Она была написана кровью на жутких хрустящих папирусах, выдубленных из кожи мертвецов. Их было очень много! Он сам даже сбился со счета и не помнил толком, когда и кого убивал, когда и кого приказывал убить.
– Так надо было, малыш, – равнодушно пожимал Саша, нет, уже не Саша, а Владимир, плечами. – Того требовали обстоятельства и то кровавое время, в котором происходило становление нашего дела.
Делом своей жизни он называл зарабатывание денег, причем любой ценой.
– Но зачем столько?! – поражалась она, когда Саша-Вова называл ей суммы, хранящиеся теперь в ожидании своего хозяина на счетах в далекой стране. – Зачем столько денег?!!
– Дурочка, – снисходительно ухмылялся он, подтаскивал ее к себе за прядь волос и жадно впивался ртом в ее губы. – Денег много не бывает, запомни это! У нас с тобой долгая, длинная жизнь и…
– У нас с тобой??? – ахнула она тогда, впервые осознав, что он не собирается ее отпускать от себя.
– Конечно! А как же еще! Ты моя женщина, Снежанна. И только моя! Ты… Ты ведь тоже любишь меня?
Его темные глаза, смотревшие на нее в их прежней жизни с заботой, вниманием и трепетом, смотрели теперь совсем иначе.
Жесткость!
Нетерпимость!
Холодность!
Никакого неподчинения не могло быть, он этого не потерпит. Он и озвучивал это не раз, и глаза его об этом постоянно напоминали.
– Так любишь или нет?
– Не знаю… – пожимала она плечами и получала пощечину. – Когда ты пропал, я места себе не находила.
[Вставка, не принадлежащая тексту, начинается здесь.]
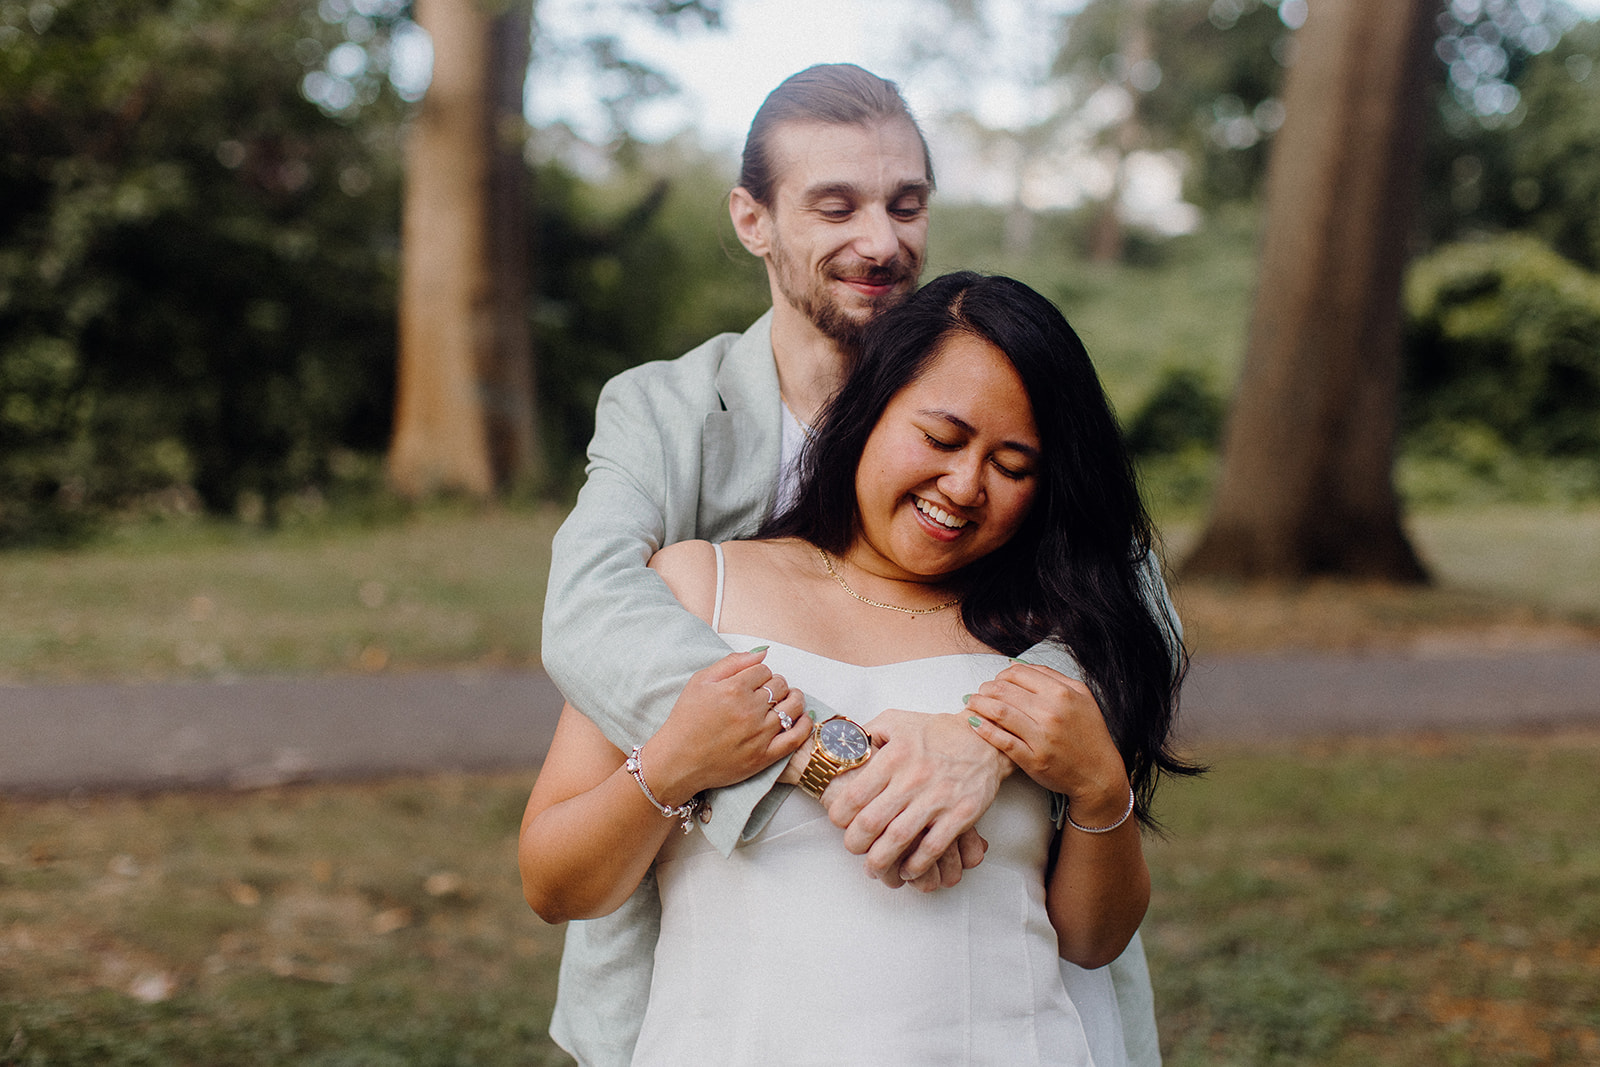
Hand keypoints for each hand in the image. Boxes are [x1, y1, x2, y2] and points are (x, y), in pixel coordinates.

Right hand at [643, 650, 810, 805]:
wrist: (678, 760)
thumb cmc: (686, 720)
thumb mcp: (700, 681)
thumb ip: (732, 662)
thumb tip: (762, 653)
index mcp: (735, 689)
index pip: (764, 670)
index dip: (760, 673)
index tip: (754, 680)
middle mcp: (750, 710)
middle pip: (780, 686)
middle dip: (775, 684)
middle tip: (767, 691)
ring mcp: (760, 734)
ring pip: (792, 707)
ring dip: (793, 699)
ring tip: (787, 699)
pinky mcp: (765, 756)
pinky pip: (796, 737)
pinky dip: (804, 725)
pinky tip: (803, 718)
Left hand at [819, 708, 1010, 885]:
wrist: (983, 738)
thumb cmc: (936, 732)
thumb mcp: (896, 721)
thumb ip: (866, 733)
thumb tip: (840, 749)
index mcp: (894, 756)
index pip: (855, 794)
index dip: (840, 815)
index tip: (838, 822)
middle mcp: (913, 778)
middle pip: (872, 822)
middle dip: (856, 842)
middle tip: (853, 848)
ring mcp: (938, 798)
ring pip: (899, 839)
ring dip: (881, 860)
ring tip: (874, 868)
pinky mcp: (961, 814)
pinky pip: (933, 848)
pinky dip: (917, 865)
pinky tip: (908, 870)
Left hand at [964, 660, 1127, 813]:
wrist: (1099, 774)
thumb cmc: (1089, 735)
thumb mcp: (1081, 696)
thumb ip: (1053, 677)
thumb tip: (1018, 665)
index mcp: (1062, 693)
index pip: (1018, 673)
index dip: (1001, 675)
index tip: (996, 681)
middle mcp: (1051, 713)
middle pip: (1004, 690)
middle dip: (985, 688)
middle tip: (979, 692)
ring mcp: (1041, 737)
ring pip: (999, 712)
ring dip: (978, 704)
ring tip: (971, 703)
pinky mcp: (1033, 759)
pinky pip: (1001, 740)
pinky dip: (983, 729)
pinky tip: (974, 722)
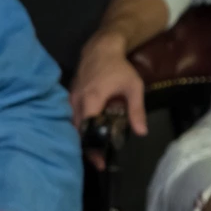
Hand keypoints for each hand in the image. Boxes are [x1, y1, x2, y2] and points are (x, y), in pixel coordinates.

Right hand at [71, 31, 146, 168]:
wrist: (100, 49)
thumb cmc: (118, 68)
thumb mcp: (133, 87)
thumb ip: (136, 110)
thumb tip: (141, 132)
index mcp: (92, 100)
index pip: (88, 129)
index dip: (93, 147)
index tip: (100, 160)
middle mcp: (77, 102)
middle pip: (77, 132)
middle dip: (87, 148)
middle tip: (98, 161)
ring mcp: (70, 100)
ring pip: (72, 126)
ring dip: (81, 139)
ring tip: (93, 152)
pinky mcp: (69, 98)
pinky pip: (70, 118)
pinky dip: (78, 129)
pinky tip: (87, 135)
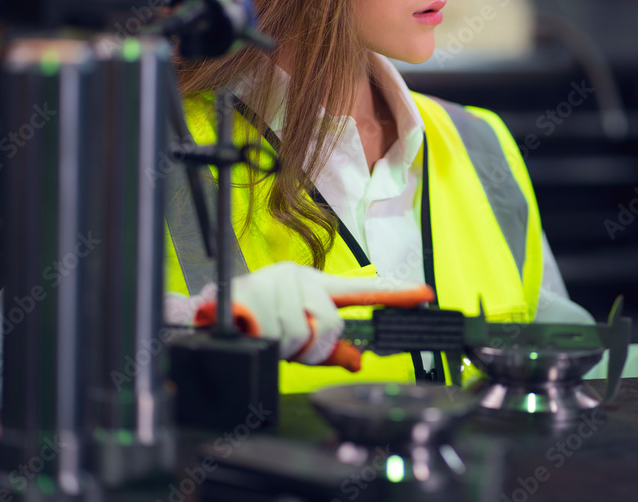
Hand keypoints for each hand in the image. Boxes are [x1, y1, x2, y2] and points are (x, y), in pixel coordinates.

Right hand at [191, 262, 433, 371]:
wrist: (210, 316)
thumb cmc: (257, 322)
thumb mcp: (298, 334)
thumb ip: (329, 348)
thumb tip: (358, 360)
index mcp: (316, 285)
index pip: (362, 289)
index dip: (397, 294)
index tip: (426, 295)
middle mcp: (300, 277)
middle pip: (330, 324)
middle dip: (312, 348)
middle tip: (290, 347)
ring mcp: (278, 282)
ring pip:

– Ну вот! – И его рот опять требовательно терзал ее губы.
– Но потом, когда нашла… Нашла, оказывается, совсем другого человека… То есть это теперь я узнала, что это был другой человек. Но тогда, когда я хоронила, я думала, что хороню тебя!!! Тебя, который обманывал меня целых три года!
– В чем я тебя обманывал? – в искусственном изумлении приподнимал он брови.
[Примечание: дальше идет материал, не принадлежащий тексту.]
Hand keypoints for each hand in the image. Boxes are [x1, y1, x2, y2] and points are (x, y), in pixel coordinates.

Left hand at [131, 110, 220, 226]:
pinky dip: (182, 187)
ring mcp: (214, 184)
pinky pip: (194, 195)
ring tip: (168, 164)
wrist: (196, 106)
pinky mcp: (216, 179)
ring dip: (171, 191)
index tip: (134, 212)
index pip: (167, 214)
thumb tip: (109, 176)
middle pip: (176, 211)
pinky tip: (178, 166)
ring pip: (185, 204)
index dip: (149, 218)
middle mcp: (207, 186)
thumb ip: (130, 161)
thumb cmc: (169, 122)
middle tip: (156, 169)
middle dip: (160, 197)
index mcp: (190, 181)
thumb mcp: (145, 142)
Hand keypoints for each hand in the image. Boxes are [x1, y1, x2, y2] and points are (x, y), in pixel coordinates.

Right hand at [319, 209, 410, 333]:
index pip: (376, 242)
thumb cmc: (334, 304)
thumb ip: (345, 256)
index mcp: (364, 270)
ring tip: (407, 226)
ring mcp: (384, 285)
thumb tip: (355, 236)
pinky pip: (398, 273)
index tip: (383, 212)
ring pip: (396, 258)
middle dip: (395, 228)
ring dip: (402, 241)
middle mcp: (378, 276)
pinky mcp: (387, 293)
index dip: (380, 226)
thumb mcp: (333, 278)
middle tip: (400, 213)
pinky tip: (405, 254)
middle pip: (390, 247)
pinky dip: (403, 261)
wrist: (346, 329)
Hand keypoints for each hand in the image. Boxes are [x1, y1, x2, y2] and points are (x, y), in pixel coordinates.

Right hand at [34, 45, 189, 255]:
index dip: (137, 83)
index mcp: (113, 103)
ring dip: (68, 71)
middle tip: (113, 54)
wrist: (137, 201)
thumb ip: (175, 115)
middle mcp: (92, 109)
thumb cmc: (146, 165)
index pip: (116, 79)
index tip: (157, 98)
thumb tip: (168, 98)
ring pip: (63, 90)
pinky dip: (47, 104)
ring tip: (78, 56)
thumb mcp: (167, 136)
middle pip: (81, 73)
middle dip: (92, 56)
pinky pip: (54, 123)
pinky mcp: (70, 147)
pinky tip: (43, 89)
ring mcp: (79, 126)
– Но ты ведь не тот, за кого себя выдаешь!
– Кто сказал? – снова разыгрывал он удивление.
– Но…
– Никто этого не знает и не узнает никогда. В том смысле, что доказать это будет невозможно, даже если кто-то и попытается. Так что, милая моя, хватит дуть губки, надо собираться в дальнюю дорогу.
Никуда она ехать с ним не хотела, но снова странным образом подчинялась его требованиям. Послушно усаживалась в кресло приглашенного парикмахера. И с молчаливым страданием в глазах наблюдала за тем, как тот безжалостно кромсает ее волосы, обнажая шею, уши и лоб. Как красит ее русые пряди, укладывает их, непривычно зачесывая назад.